Loin d’être la fin du monde (du travail) donc. « L’important, c’est de remplir l’objectif du jour, de la semaine ou du mois », rappelle l’expert : une obligation vis-à-vis de l’employeur, insiste-t-il. Mais le salarié peut s’adapter tant qu’il rend son travail en temps et en heure. Donc oui, Michel ne sera pas focus cet après-midi, mais précautionneux qu’il est, il aura mis les bouchées doubles ce matin, ou finira plus tard ce soir, ou charbonnera deux fois plus les autres jours de la semaine. D’autant que pendant la crise sanitaire, les confinements et le télétravail, les Français se sont d’autant plus émancipés des horaires fixes, note Thomas Coutrot, économiste et spécialiste des questions du travail : « Désormais, le salarié travaille de plus en plus sur son propre rythme et ses propres séquences horaires. Ceux en télétravail sont quasiment maîtres de leurs journées ».

Travailler moins pour travailler mieux

« Les gros évènements sportifs sont connus longtemps en avance, laissant au salarié le temps de s’organiser », ajoute Bernard Vivier. Pour Florence Benichoux, médecin et spécialiste de la qualité de vie au travail, autrice de Et si on travaillait AUTREMENT ? (Edition Eyrolles), « durant ces périodes de grands-messes sportives, il y a moins de temps de travail, mais pas nécessairement moins de production. Souvent, même, les salariés culpabilisent d’avoir regardé le match longtemps et mettent beaucoup d’intensité dans leur travail après, ou sont plus enthousiastes après une belle séquence de sport ».

Et puis finalement, est-ce si grave si la production de l’entreprise baisse un temps ? « L’efficacité d’une entreprise n’a pas à être routinière ou monotone. Elle peut avoir ses pics et ses bas, ses changements de rythme. C’est même sain », abonde Bernard Vivier. Même constat chez Thomas Coutrot : « Dans une entreprise, il n’y a pas que la production qui compte, il faut sortir de cette mono-vision. La France qui travaille, ce n’est pas que de la productivité à tout prix ».

Avantage sur le long terme

Cette déconcentration passagère pourrait même être une bonne chose à long terme. Qui n’a pas passé un bon moment à hurler autour du seul écran télé de l’open space, parlant alors avec des collègues jusque-là inconnus au bataillon ? « La convivialité sur le lieu de travail n’est pas un facteur d’inefficacité économique. Au contraire, cela renforce les liens, soude les équipes », avance Thomas Coutrot. Même analyse pour Florence Benichoux : « Après deux ans marqués par la crise sanitaire et l’éloignement des équipes, c’est important que l’entreprise retrouve du liant, qu’elle offre des moments conviviaux, et qu’il y ait une valeur et une chaleur humaine à venir en présentiel. Ce sont de moments essentiels. »

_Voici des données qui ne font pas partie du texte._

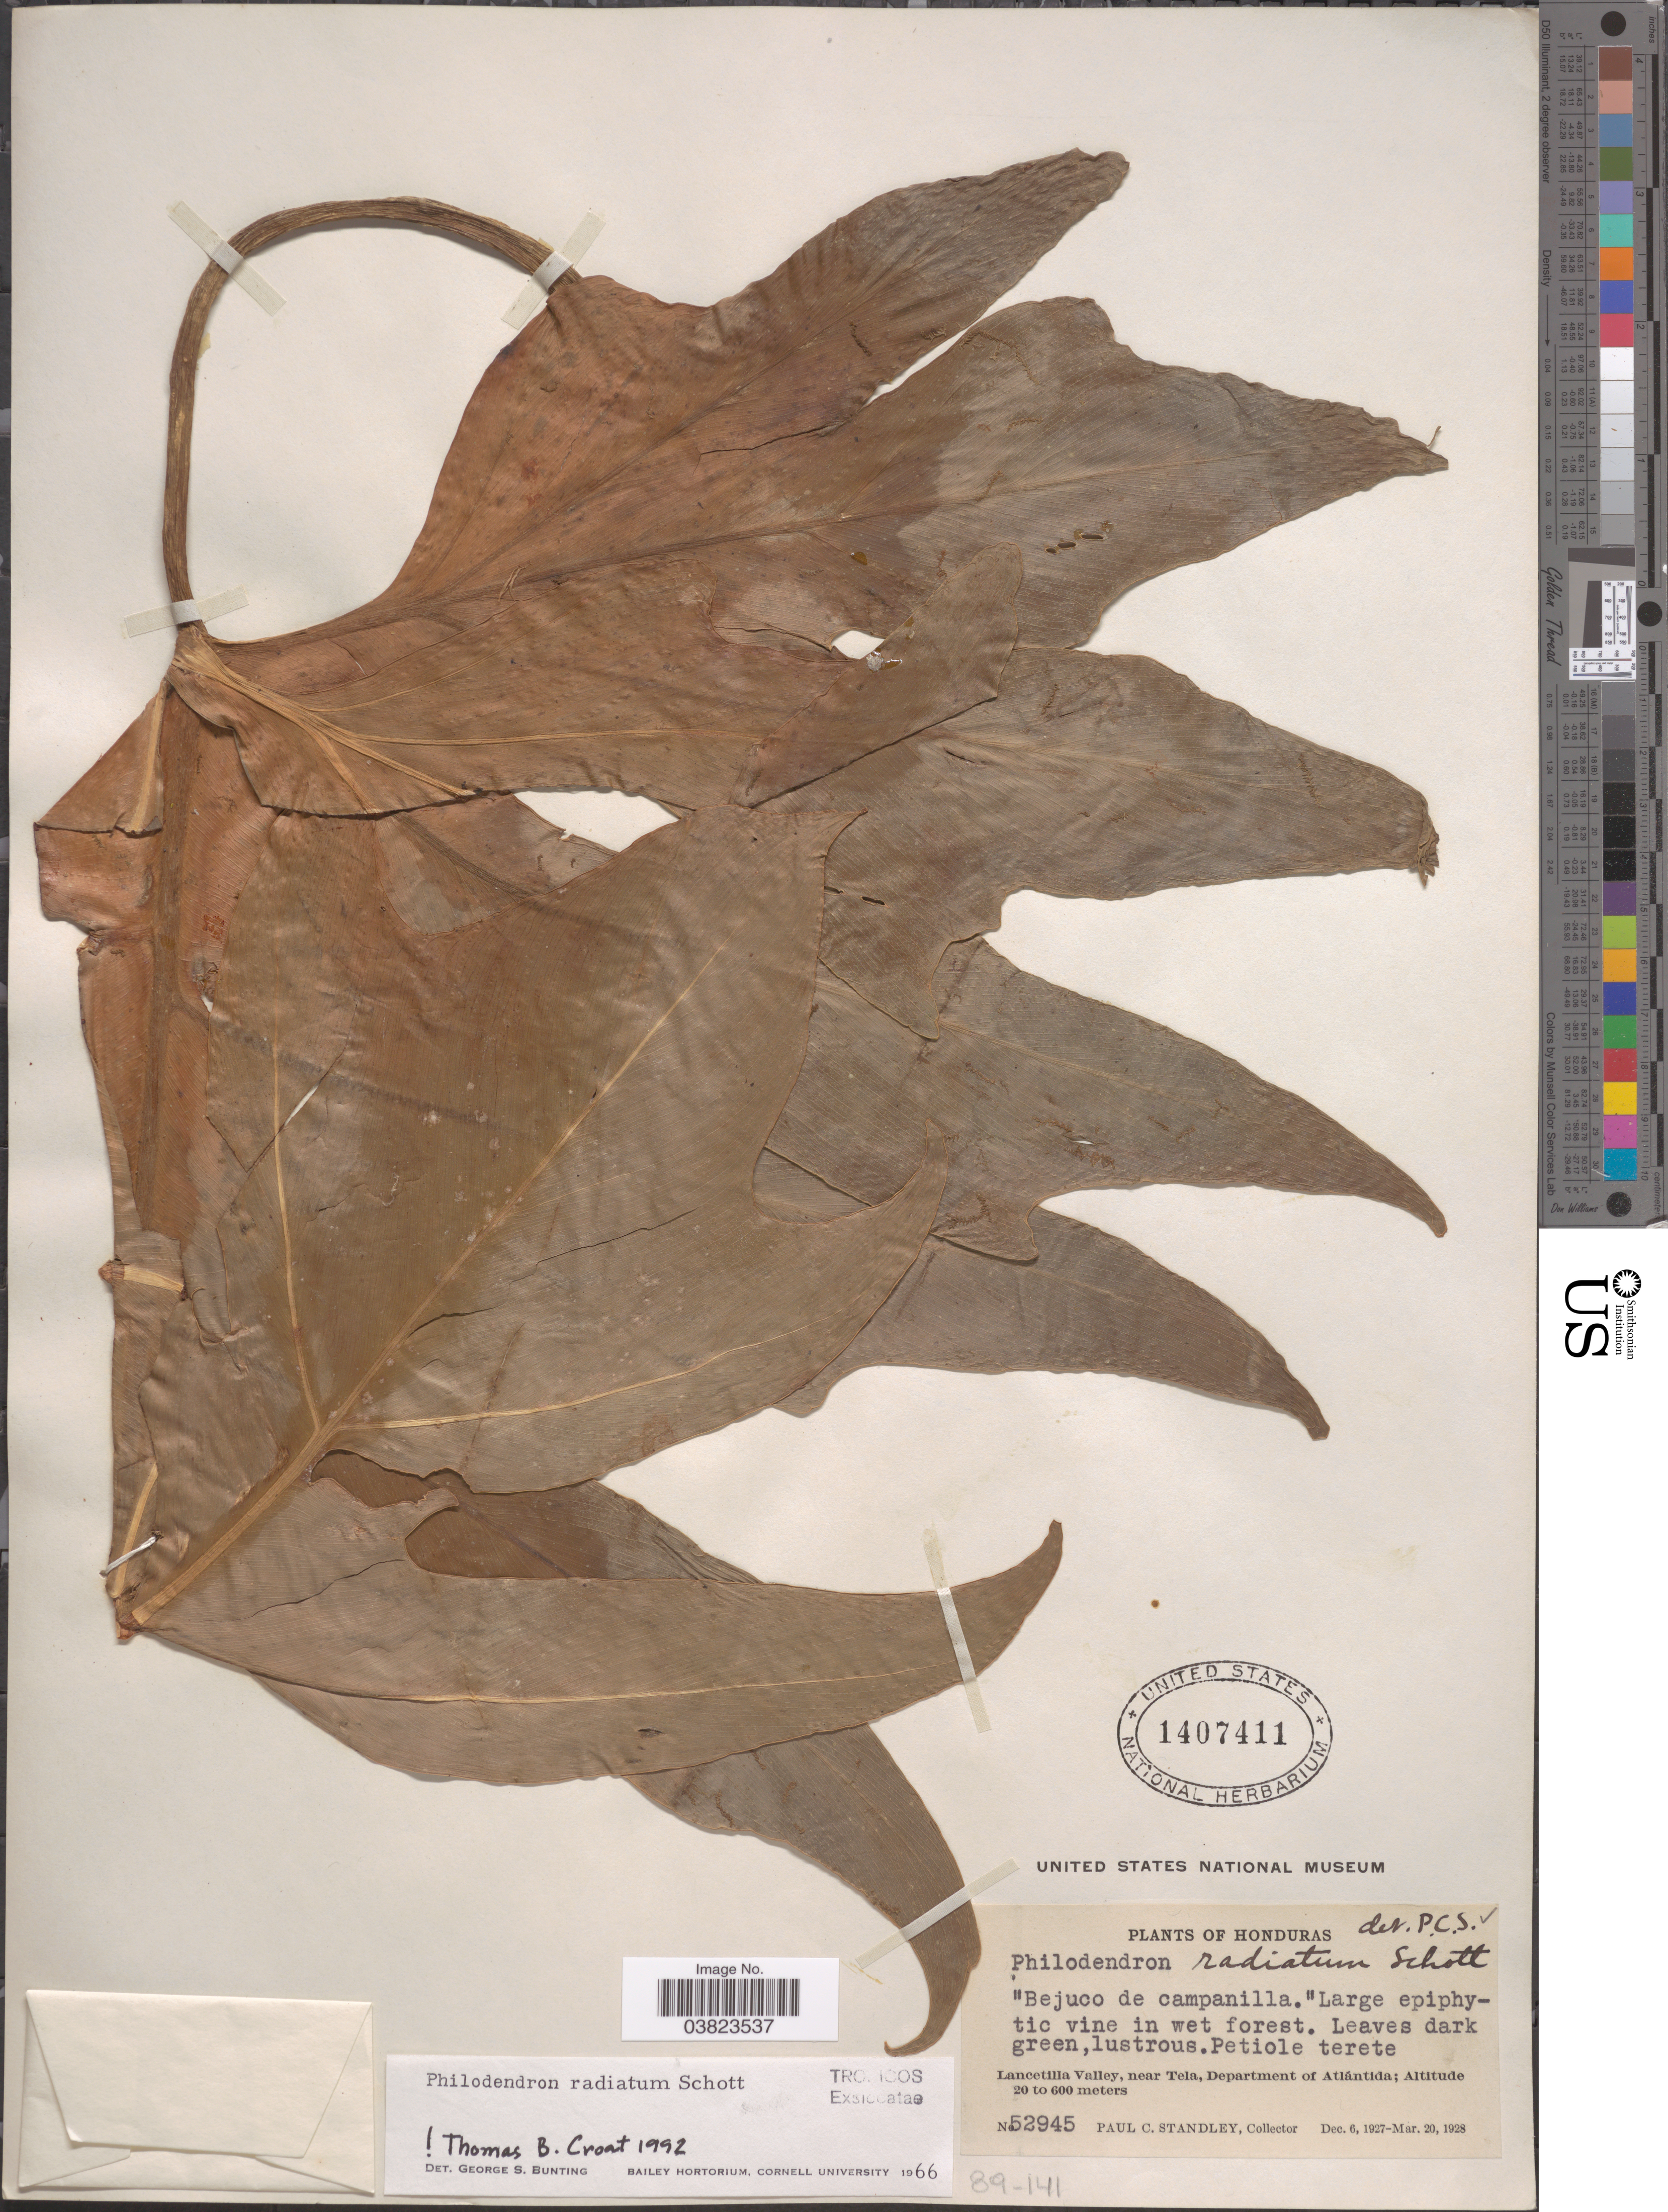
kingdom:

Conclusion par Bernard Vivier : « L’entreprise n’est pas qu’une machine à travailler, c’est un lieu où des gens vivent ensemble. Autant qu’ils soient heureux de cohabiter, avec des moments loin des chiffres de production ou de rentabilité. Un Tour de France regardé d’un œil entre collègues pendant le taf, c’est aussi ça la vie d’une boîte ». Allez, on vous laisse, le Galibier approche.